- Nangazizi
- Coordinates: 3°02′39″N 27°46′11″E﻿ / ﻿3.0442°N 27.7698°E
- Country: Democratic Republic of the Congo
- Province: Haut-Uélé
- Territory: Rungu Territory
- Elevation: 736 m (2,415 ft)
- Area codes: for multiple area codes

= Nangazizi =

Nangazizi is a settlement in the province of Haut-Uélé in the Democratic Republic of the Congo.

==Location==
Nangazizi is in the Azanga chiefdom of the Rungu Territory in Haut-Uélé. Niangara is further to the north on the Uele River. It is on the RP426 highway between Isiro to the southwest and Rungu to the north on the Bomokandi River.
The elevation is 736 m. The Köppen climate classification is "Aw": Tropical savanna, wet.
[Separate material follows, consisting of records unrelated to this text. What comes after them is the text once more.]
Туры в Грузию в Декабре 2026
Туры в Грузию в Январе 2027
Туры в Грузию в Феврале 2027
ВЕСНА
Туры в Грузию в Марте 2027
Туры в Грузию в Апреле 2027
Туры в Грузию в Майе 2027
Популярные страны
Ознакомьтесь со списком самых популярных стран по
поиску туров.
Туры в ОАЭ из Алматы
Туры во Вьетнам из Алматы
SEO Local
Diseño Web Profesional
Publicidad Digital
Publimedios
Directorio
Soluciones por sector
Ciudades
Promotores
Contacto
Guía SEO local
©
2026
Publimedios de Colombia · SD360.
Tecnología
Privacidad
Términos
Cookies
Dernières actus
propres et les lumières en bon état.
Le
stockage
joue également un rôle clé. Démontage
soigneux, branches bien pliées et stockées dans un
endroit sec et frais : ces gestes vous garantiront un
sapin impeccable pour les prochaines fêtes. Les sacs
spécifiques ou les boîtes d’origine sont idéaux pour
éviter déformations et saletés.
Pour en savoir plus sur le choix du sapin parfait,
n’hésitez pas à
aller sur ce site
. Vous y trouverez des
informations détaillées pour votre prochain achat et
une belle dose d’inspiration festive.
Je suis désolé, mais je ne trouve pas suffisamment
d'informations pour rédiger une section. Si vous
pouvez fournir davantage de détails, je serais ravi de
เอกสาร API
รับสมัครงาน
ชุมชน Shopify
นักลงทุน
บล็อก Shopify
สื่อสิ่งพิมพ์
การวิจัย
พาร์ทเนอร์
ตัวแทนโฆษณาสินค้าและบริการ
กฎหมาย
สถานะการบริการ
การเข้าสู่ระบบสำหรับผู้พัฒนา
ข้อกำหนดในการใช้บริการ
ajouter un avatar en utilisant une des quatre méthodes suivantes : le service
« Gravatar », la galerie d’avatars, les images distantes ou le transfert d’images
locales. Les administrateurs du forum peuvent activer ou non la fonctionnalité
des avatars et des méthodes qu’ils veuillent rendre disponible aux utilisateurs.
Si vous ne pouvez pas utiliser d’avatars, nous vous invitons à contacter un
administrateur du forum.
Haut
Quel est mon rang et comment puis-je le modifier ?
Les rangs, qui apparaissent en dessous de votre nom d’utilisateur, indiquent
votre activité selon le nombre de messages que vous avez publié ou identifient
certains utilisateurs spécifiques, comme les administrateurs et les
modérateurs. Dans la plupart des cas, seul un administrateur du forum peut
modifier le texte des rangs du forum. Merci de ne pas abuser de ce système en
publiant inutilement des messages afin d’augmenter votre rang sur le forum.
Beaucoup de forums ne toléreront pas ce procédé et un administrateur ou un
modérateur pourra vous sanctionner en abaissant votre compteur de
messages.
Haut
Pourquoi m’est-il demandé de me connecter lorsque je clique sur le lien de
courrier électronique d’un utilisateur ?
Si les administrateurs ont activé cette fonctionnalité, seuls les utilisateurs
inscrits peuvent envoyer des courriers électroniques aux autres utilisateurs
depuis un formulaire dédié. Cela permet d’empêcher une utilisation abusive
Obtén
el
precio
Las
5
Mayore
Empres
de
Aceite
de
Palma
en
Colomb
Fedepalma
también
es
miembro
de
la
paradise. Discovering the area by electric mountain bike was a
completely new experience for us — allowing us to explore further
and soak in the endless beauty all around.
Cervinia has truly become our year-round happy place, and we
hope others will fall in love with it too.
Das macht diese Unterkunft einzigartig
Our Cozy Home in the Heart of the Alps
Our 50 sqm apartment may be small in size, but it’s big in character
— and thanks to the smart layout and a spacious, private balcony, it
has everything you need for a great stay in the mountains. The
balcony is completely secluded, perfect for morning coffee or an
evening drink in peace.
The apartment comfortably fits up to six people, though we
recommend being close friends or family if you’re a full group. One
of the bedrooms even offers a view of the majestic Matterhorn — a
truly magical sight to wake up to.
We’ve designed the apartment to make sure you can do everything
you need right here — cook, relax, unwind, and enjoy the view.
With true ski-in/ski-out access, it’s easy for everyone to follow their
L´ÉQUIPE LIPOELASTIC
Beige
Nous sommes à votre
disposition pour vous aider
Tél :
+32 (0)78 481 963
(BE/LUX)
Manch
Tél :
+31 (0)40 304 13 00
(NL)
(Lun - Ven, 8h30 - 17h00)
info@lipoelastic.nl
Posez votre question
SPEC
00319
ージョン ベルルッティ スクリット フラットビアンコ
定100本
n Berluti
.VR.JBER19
The Mangbetu language is spoken in Nangazizi and Rungu.

==History==
On 1 May 1872 the Italian explorer Giovanni Miani arrived at Nangazizi, the base of chief Mbunza, where he rested until 25 May 1872.
In the second half of November that year Miani's expedition returned to Nangazizi. Miani died there on 21 November 1872 from a combination of fatigue, dysentery and necrosis of the arm. He was buried there, but his tomb was soon dug up again by the local people. Later Romolo Gessi managed to obtain the bones, which were given to the Italian Geographic Society.